Vitória, a gerente era uma mulher ninfomaníaca. Talvez não saibas nada do que estou falando, mas vou tentar te explicar: a mulher normal mantém sua atividade sexual equilibrada, sem exageros. Já a ninfomaníaca é uma viciada em sexo, nenhum homem lhe satisfaz. Por isso, ela sente-se estimulada a variar de parceiros, o que dificulta um relacionamento duradouro com alguém. A gerente queria um homem que lhe satisfizesse sexualmente a seu bel-prazer. Tal conduta atrapalhou a vida de muita gente, inclusive a minha, gerou a revolta das mães e esposas dos funcionários do Banheiro Público. Mesmo assim, ela me suscitava um sentimento diferente que me impelia a lhe dar assistência, movido por aquele estranho sentimento. Nos encontros seguintes, ela me recebia um pouco taciturna, um pouco sem jeito, atitude talvez motivada pela conversa que tivemos antes sobre a agressão ocorrida. Mas, aos poucos foi se acostumando com minha presença e até esboçava um sorriso quando eu estava com ela falando sobre qualquer coisa. Outra vez, ela olhou-me com o olhar sem brilho e me falou; você já sabe meu nome, mas eu continuo sem saber o seu. A gente nunca chegou a se apresentar, não é mesmo? Respondi: pois é, nunca tivemos essa oportunidade, mas logo vai saber. Meu nome é Ranieri. Ela comentou: Ranieri, bonito nome. Eu estava louco para alongar a conversa, porém notei que se encontrava debilitada e que o seu estado de convalescença requeria mais repouso. Acomodei-a na cama, disse-lhe que precisava de repouso, e retirei-me cônscio de que ela tinha muita coisa para me dizer.
Vitória, viste aquele amigo meu que ontem esteve aqui? Ele achou estranho ao me ver conversando contigo,.chamou-me de idiota. Eu disse: você me chama de idiota só porque converso com uma boneca. Por que não posso conversar com ela? Vitória é muito importante para mim. Ele disse: Importante? Uma boneca? Respondi: sim, uma boneca. Ela preenche meus momentos de solidão, escuta-me com paciência tudo o que lhe falo. Então ele se calou, olhando de um lado para outro, sem saber bem o que dizer. Estás vendo o preconceito das pessoas? Acho até hilário. Com outros semelhantes posso conversar, com uma boneca... Mas não te preocupes. Jamais deixarei de te dar a devida atenção. As pessoas são muito complicadas. Sinto-me bem melhor quando estou contigo. Meu amigo me chamou de idiota. Neste caso, prefiro sê-lo, desde que te tenha para escutar o que falo.
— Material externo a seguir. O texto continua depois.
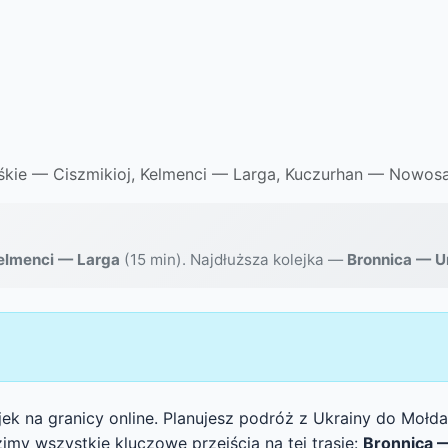
śkie — Ciszmikioj, Kelmenci — Larga, Kuczurhan — Nowos
elmenci — Larga
(15 min). Najdłuższa kolejka —
Bronnica — U
jek na granicy online. Planujesz podróż z Ukrainy do Mołd
imy wszystkie kluczowe przejścia na tej trasie:
Bronnica —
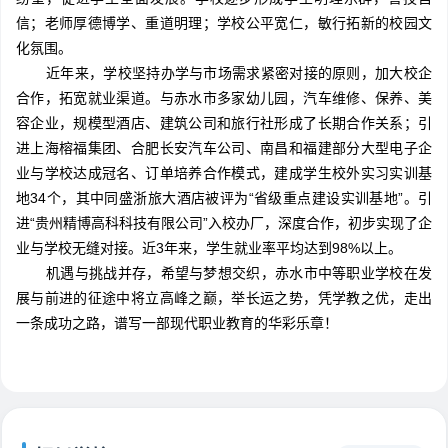
信；老师厚德博学、重道明理；学校公平宽仁，敏行拓新的校园文
化氛围。
近年来，学校坚持办学与市场需求紧密对接的原则，加大校企
合作，拓宽就业渠道。与赤水市多家幼儿园，汽车维修、保养、美
容企业，规模型酒店、建筑公司和旅行社形成了长期合作关系；引
进上海榕福集团、合肥长安汽车公司、南昌和福建部分大型电子企
业与学校达成冠名、订单培养合作模式，建成学生校外实习实训基
地34个，其中同盛浙旅大酒店被评为“省级重点建设实训基地”。引
进“贵州精博高科科技有限公司”入校办厂，深度合作，初步实现了企
业与学校无缝对接。近3年来，学生就业率平均达到98%以上。
机遇与挑战并存，希望与梦想交织，赤水市中等职业学校在发
展与前进的征途中将立高峰之巅，举长运之势，凭学教之优，走出
一条成功之路，谱写一部现代职业教育的华彩乐章！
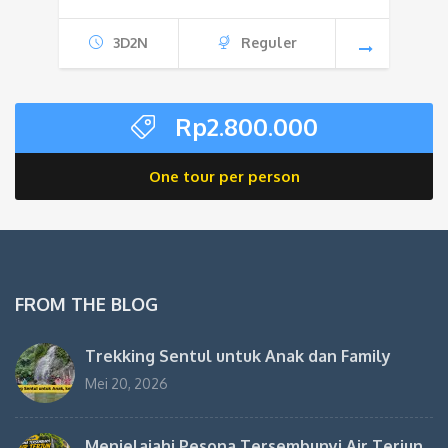
3D2N
Reguler
Rp
2.800.000
One tour per person
FROM THE BLOG
Trekking Sentul untuk Anak dan Family
Mei 20, 2026
Menjelajahi Pesona Tersembunyi Air Terjun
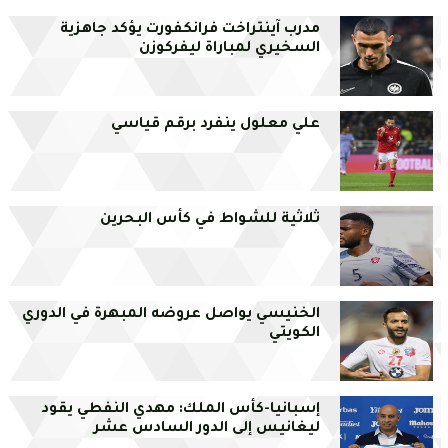
مدرب آينتراخت فرانكفورت يؤكد جاهزية
السخيري لمباراة ليفركوزن
علي معلول ينفرد برقم قياسي
ثلاثية للشواط في كأس البحرين
الخنيسي يواصل عروضه المبهرة في الدوري
الكويتي
إسبانيا-كأس الملك: مهدي النفطي يقود
ليغانيس إلى الدور السادس عشر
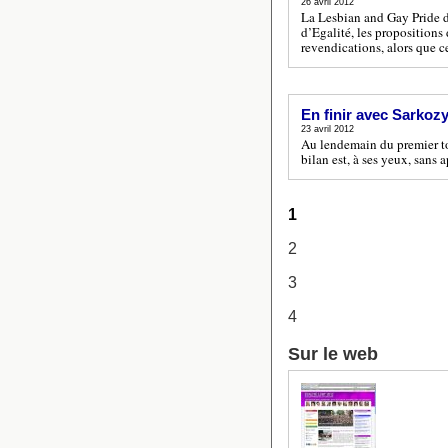
26 avril 2012
La Lesbian and Gay Pride d
d’Egalité, les proposition
revendications, alors que c
En finir avec Sarkozy
23 avril 2012
Au lendemain du premier tou
bilan est, à ses yeux, sans a
1
2
3
4
Sur le web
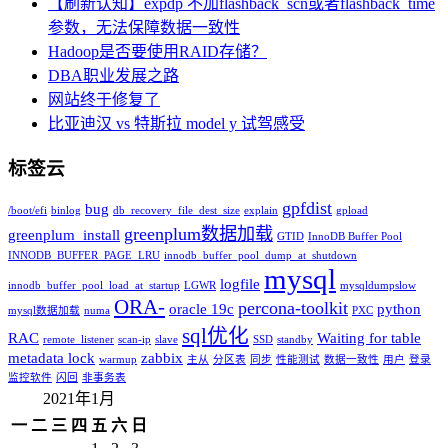
【刷新认知】expdp 不加flashback_scn或者flashback_time
参数，无法保障数据一致性
Hadoop是否要使用RAID存储？
DBA职业发展之路
网站终于修复了
比亚迪汉 vs 特斯拉 model y 试驾感受
标签云
gpfdist
bug
/boot/efi
binlog
db_recovery_file_dest_size
explain
gpload
greenplum数据加载
greenplum_install
GTID
InnoDB Buffer Pool
INNODB_BUFFER_PAGE_LRU
innodb_buffer_pool_dump_at_shutdown
mysql
logfile
innodb_buffer_pool_load_at_startup
LGWR
mysqldumpslow
ORA-
percona-toolkit
oracle 19c
python
mysql数据加载
numa
PXC
sql优化
RAC
Waiting for table
remote_listener
scan-ip
slave
SSD
standby
metadata lock
zabbix
warmup
主从
分区表
同步
性能测试
数据一致性
用户
登录
监控软件
闪回
非事务表
2021年1月
一
二
三
四
五
六
日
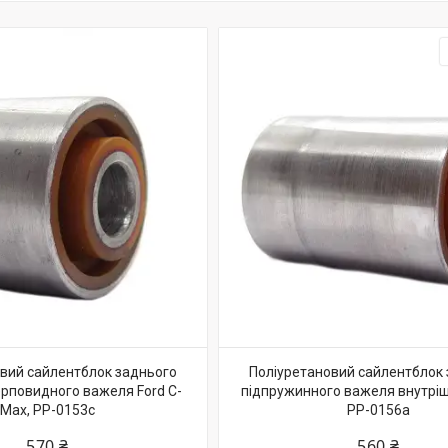
вий сайлентблок заднього
Поліуретановий сайлентблок
ерповидного важеля Ford C-
підпружинного важеля внутріш
Max, PP-0153c
PP-0156a
570 ₴
560 ₴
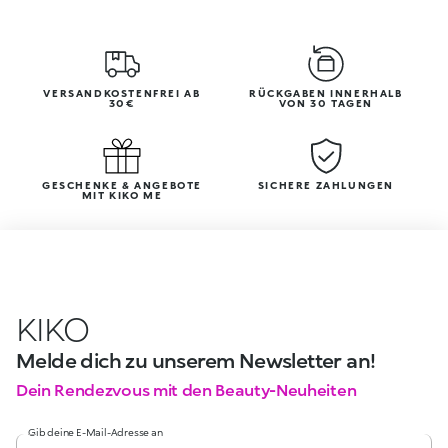
VERSANDKOSTENFREI AB
RÜCKGABEN INNERHALB
30€
VON 30 TAGEN
GESCHENKE & ANGEBOTE
SICHERE ZAHLUNGEN
MIT KIKO ME
KIKO
Melde dich zu unserem Newsletter an!
Dein Rendezvous mit den Beauty-Neuheiten
Gib deine E-Mail-Adresse an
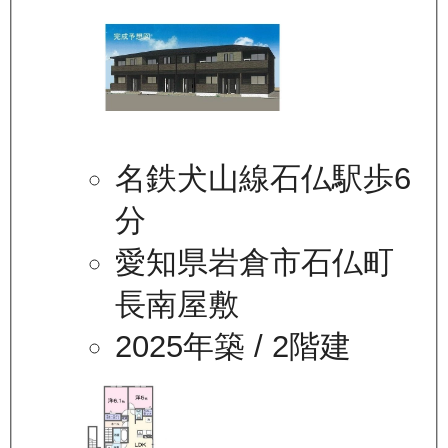
名鉄犬山線石仏駅歩6
分
愛知県岩倉市石仏町
長南屋敷
2025年築
/ 2階建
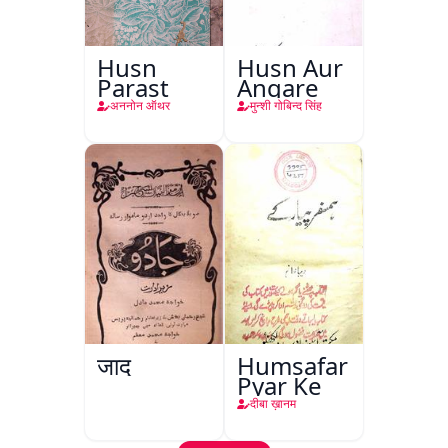
Husn
Husn Aur
Parast
Angare
अननोन ऑथर
मुन्शी गोबिन्द सिंह
जादू
Humsafar
Pyar Ke
दीबा ख़ानम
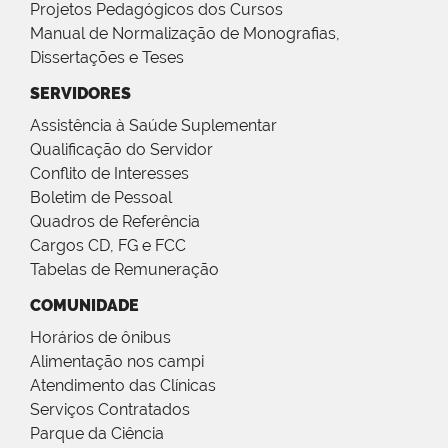
Projetos Pedagógicos dos Cursos
Manual de Normalização de Monografias,
Dissertações e Teses
SERVIDORES
Assistência à Saúde Suplementar
Qualificação do Servidor
Conflito de Interesses
Boletim de Pessoal
Quadros de Referência
Cargos CD, FG e FCC
Tabelas de Remuneração
COMUNIDADE
Horários de ônibus
Alimentação nos campi
Atendimento das Clínicas
Serviços Contratados
Parque da Ciência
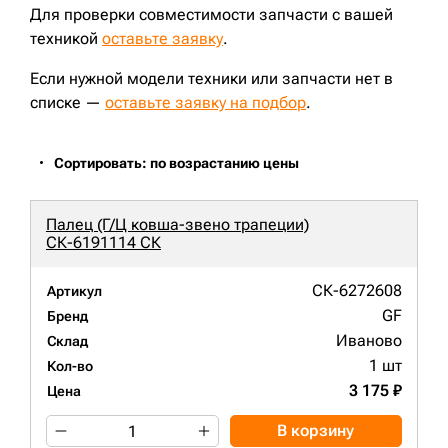
Для проверки совместимости запчасти с вашей
техникой
оставьте заявку
.
Если нужной модели техники или запчасти нет в
списке —
оставьте заявку на подбор
.
Сортировать: по возрастанию цены
Палец (Г/Ц ковша-звено трапеции)
СК-6191114 СК
СК-6272608
Артикул
GF
Бренд
Иваново
Склад
1 шт
Кол-во
3 175 ₽
Цена
В корзину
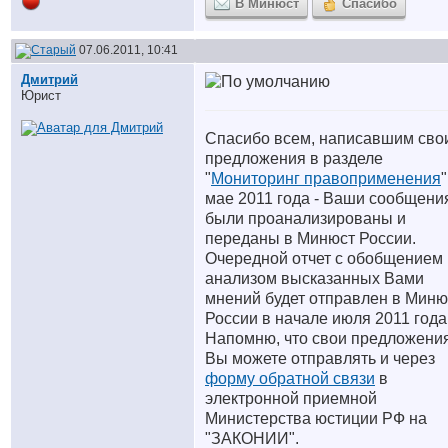
В Минюст
Спасибо
07.06.2011, 10:41
Дмитрий
Юрист
Спасибо всем, написавшим сво
предложения в разделе
"
Мониторинг правоприменения
"
мае 2011 года - Ваши сообщени
были проанализированы и
переданы в Минюст России.
Очередной отчет с обобщением 
анализом высказанных Вами
мнений будет отправлен в Миню
России в начале июля 2011 года
Напомню, что свои предложени
Вы можете отправлять и через
форму обратной связи
в
электронной приемной
Министерства юстиции РФ на
"ЗАКОНИИ".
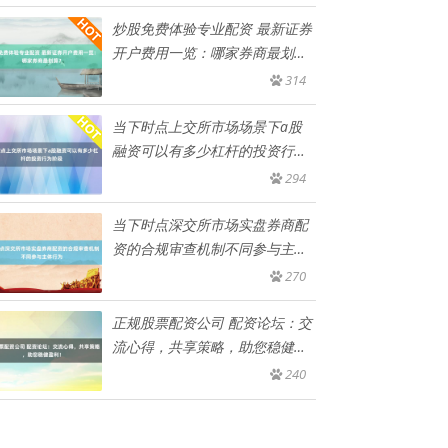
炒股免费体验专业配资 最新证券
开户费用一览：哪家券商最划
算？
314
当下时点上交所市场场景下a股
融资可以有多少杠杆的投资行为
阶段
294
当下时点深交所市场实盘券商配
资的合规审查机制不同参与主体
行为
270
正规股票配资公司 配资论坛：交
流心得，共享策略，助您稳健盈
利
240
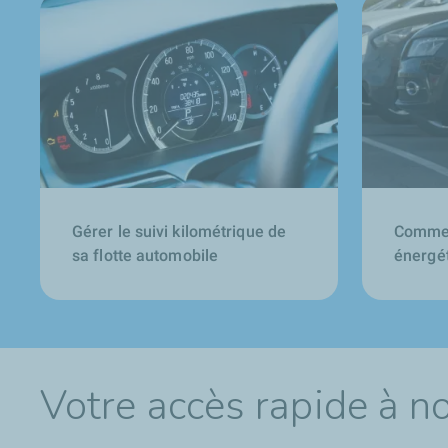
Gérer le suivi kilométrique de
Commen
sa flotte automobile
énergét
Votre accès rapide à n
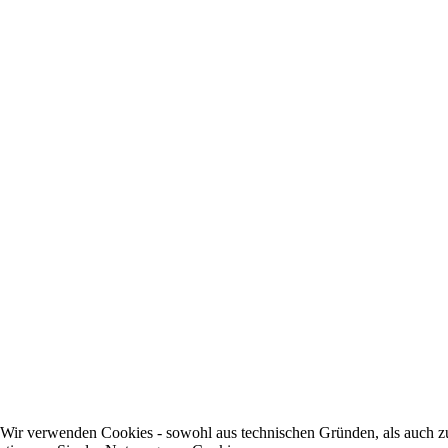
Wir verwenden Cookies - sowohl aus technischen Gründen, als auch zur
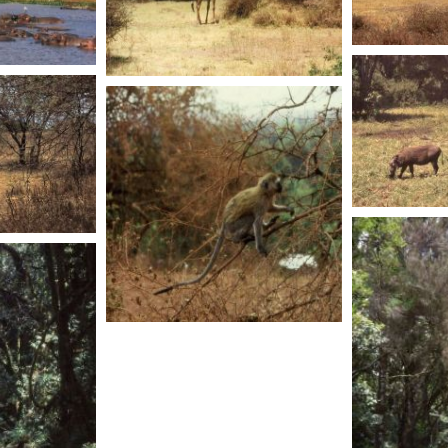
TANZANIE
TANZANIE
TANZANIE
TANZANIE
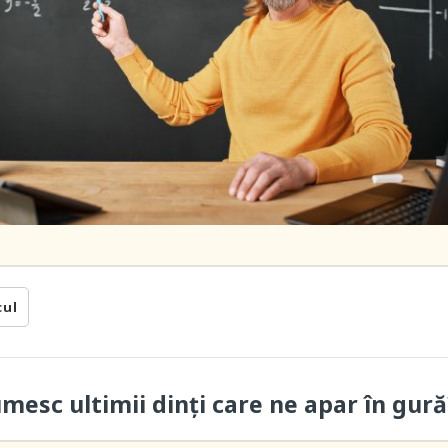
cul
mesc ultimii dinți care ne apar în gură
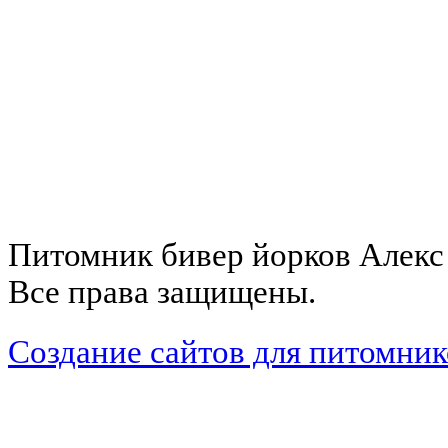
Питомник бивер йорков Алекс 
Все права защищены.
Cоздание сайтов для питомник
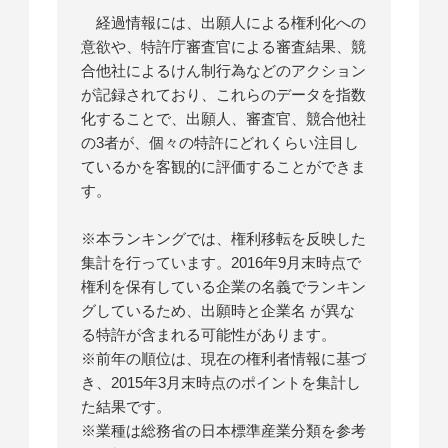
経過情報には、出願人による権利化への
意欲や、特許庁審査官による審査結果、競
合他社によるけん制行為などのアクション
が記録されており、これらのデータを指数
化することで、出願人、審査官、競合他社
の3者が、個々の特許にどれくらい注目し
ているかを客観的に評価することができま
す。
※本ランキングでは、権利移転を反映した
集計を行っています。2016年9月末時点で
権利を保有している企業の名義でランキン
グしているため、出願時と企業名 が異な
る特許が含まれる可能性があります。
※前年の順位は、現在の権利者情報に基づ
き、2015年3月末時点のポイントを集計し
た結果です。
※業種は総務省の日本標準産業分類を参考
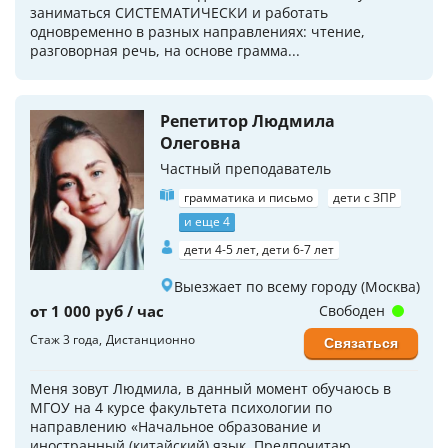
заниматься СИСТЕМАТИЧЕСКИ и работать
одновременно в разных направлениях: чтение,
разговорная речь, на основе грамма...
Репетитор Людмила
Олеговна
Частный преподаватель
грамматика и письмо
дети с ЗПР
и еще 4
дети 4-5 лет, дети 6-7 лет
Выезжает по всему городу (Москва)
от 1 000 руб / час
Свободен
Стаж 3 года
Дистанционно
Связаться
Меня зовут Людмила, в данный момент обучаюсь в
МГОУ на 4 курсе факультета психологии по
направлению «Начальное образование и
иностранный (китайский) язык. Предпочитаю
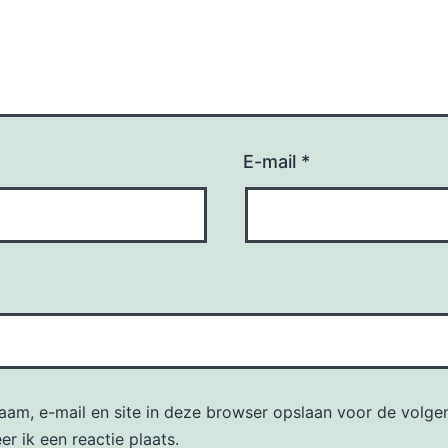
E-mail
*
naam, e-mail en site in deze browser opslaan voor de volge
r ik een reactie plaats.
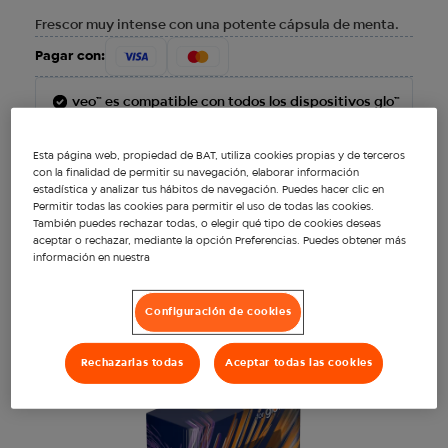
Frescor muy intense con una potente cápsula de menta.
Pagar con:
veo™ es compatible con todos los dispositivos glo™
No encender
Esta página web, propiedad de BAT, utiliza cookies propias y de terceros
con la finalidad de permitir su navegación, elaborar información
estadística y analizar tus hábitos de navegación. Puedes hacer clic en
Ver más
20 sticks por paquete
Permitir todas las cookies para permitir el uso de todas las cookies.
También puedes rechazar todas, o elegir qué tipo de cookies deseas
aceptar o rechazar, mediante la opción Preferencias. Puedes obtener más
Tube filter
información en nuestra
Productos recomendados
Hojas de Rooibos de alta calidad
Configuración de cookies
Ver todo
Rechazarlas todas
Aceptar todas las cookies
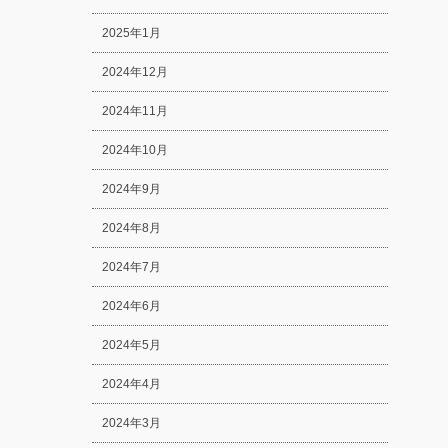
2025年1月
2024年12月
2024年11月
2024年10月
2024年9月
2024年8月
2024年7月
2024年6月
2024年5月
2024年4月
2024年3月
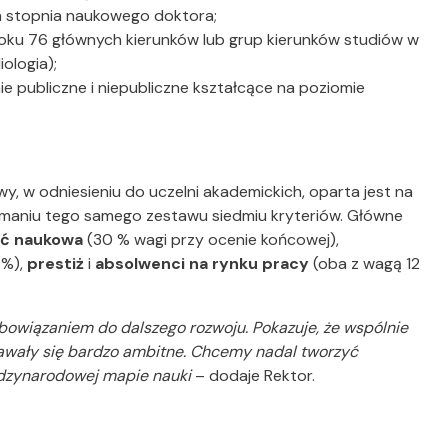
a stopnia naukowego doktora;
roku 76 głównych kierunków lub grup kierunków studiów w
ologia);
e publiczne i niepubliczne kształcące na poziomie
, w odniesieniu do uczelni akademickich,
oparta jest na
rzymaniu tego samego zestawu siedmiu kryteriów. Główne
ć naukowa
(30 % wagi przy ocenie końcowej),
 %),
prestiż
i
absolwenci na rynku pracy
(oba z wagą 12
bowiązaniem do dalszego rozwoju. Pokazuje, że wspólnie
ydawały się bardzo ambitne. Chcemy nadal tworzyć
iędzynarodowej mapie nauki
– dodaje Rektor.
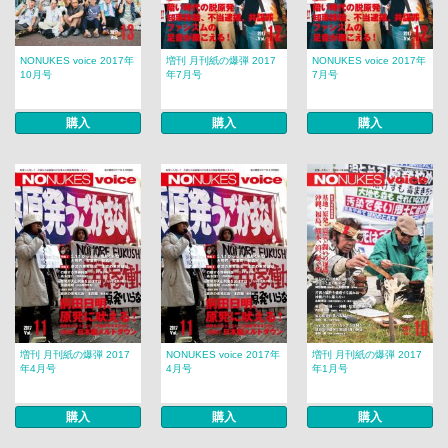
NONUKES voice 2017年
増刊 月刊紙の爆弾 2017
NONUKES voice 2017年
10月号
年7月号
7月号
購入
購入
購入
増刊 月刊紙の爆弾 2017
NONUKES voice 2017年
増刊 月刊紙の爆弾 2017
年4月号
4月号
年1月号
購入
購入
購入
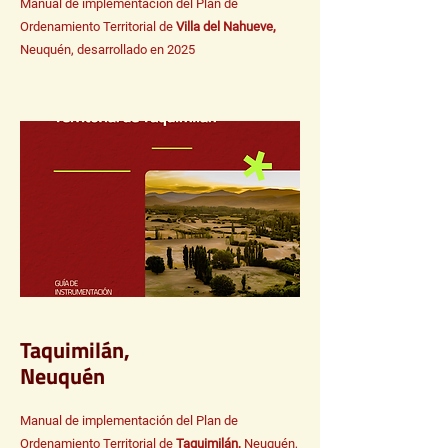
Manual de implementación del Plan de
Ordenamiento Territorial de
Villa del Nahueve,
Neuquén, desarrollado en 2025
Taquimilán,
Neuquén
Manual de implementación del Plan de
Ordenamiento Territorial de
Taquimilán,
Neuquén,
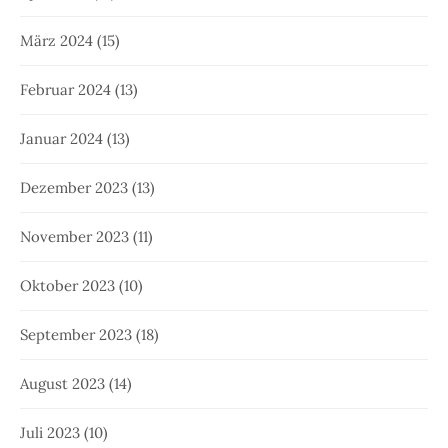
März 2024
(15)
Februar 2024
(13)
Januar 2024
(13)
Dezember 2023
(13)
November 2023
(11)
Oktober 2023
(10)
September 2023
(18)
August 2023
(14)
Juli 2023
(10)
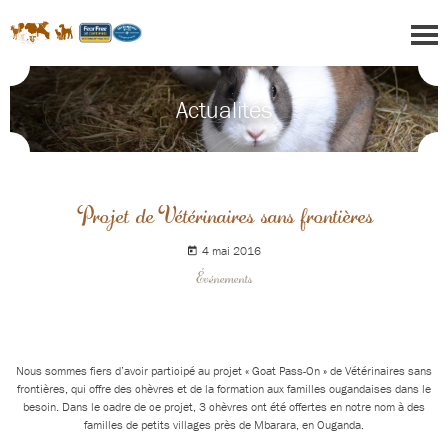
Actualités
Projet de Vétérinaires sans frontières
4 mai 2016
Événements
Nous sommes fiers d’avoir participé au projet « Goat Pass-On » de Vétérinaires sans
frontières, qui offre des chèvres et de la formation aux familles ougandaises dans le
besoin. Dans le cadre de ce projet, 3 chèvres ont été offertes en notre nom à des
familles de petits villages près de Mbarara, en Ouganda.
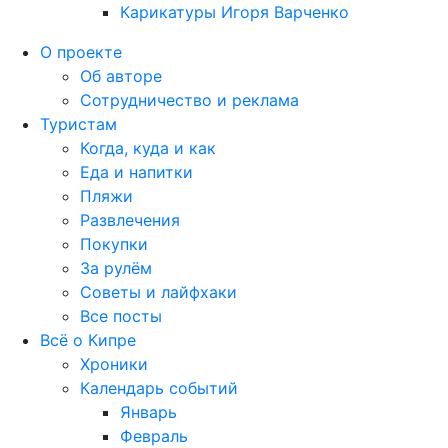
Карикатуры Игоря Варченко
О проекте
Об авторе
Сотрудничество и реклама
Туристам
Когда, куда и как
Еда и напитки
Пляжи
Развлечения
Покупки
За рулём
Советы и лайфхаки
Все посты
Всё о Кипре
Хроники
Календарь событий
Январь
Февраль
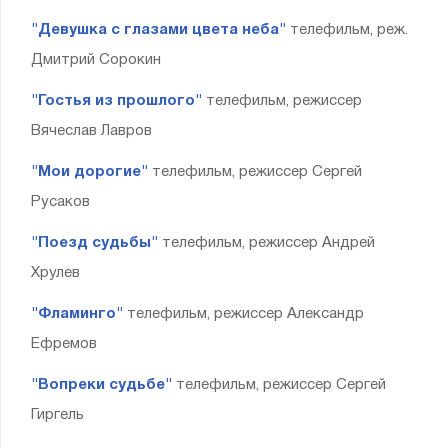
"Девушка с глазами цвета неба"
телефильм, реж.
Дмитрий Сорокин
"Гостья из прошлого"
телефильм, режиссер
Вячеслав Лавров
"Мои дорогие"
телефильм, режиссер Сергей
Русаков
"Поезд судьбы"
телефильм, режиссер Андрей
Хрулев
"Фламинго"
телефильм, режиссер Александр
Ефремов
"Вопреки судьбе"
телефильм, режиссер Сергей
Гиргель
Mas isso é só um comentário irrelevante para o nosso caso.
Depois que deixei a casa da gerente, caminhei por entre os pedestres que desfilavam e invadiam as lojas em busca de alguma coisa para comprar. Caminhava e observava o movimento da rua quando, inesperadamente, vislumbrei uma silhueta bastante familiar a uns trinta metros de distância, em meio àquela multidão. Confesso que fiquei completamente atordoado; o que eu via era simplesmente a figura de Leonora vagueando pelo calçadão. Na ânsia de encontrá-la apressei os passos e esbarrei com uma velhinha que vinha em direção contrária, e a coitada quase chegou a cair; lá vou eu socorrê-la pedindo desculpas, e ela a xingar-me porque não olhei por onde andava, e reclamava e eu perdia tempo olhando para o lugar onde vira o vulto de Leonora. Impaciente, deixei a velhinha que não parava de reclamar, e já não vi mais nada de Leonora, perdi-a de vista. Daí em diante, não tive mais sossego. Saía sempre olhando para todo mundo que passava, não parava de observar as mulheres que via, na esperança de vê-la de novo. Certa vez, segui uma delas por mais de meia hora, e quando me aproximei, era outra pessoa.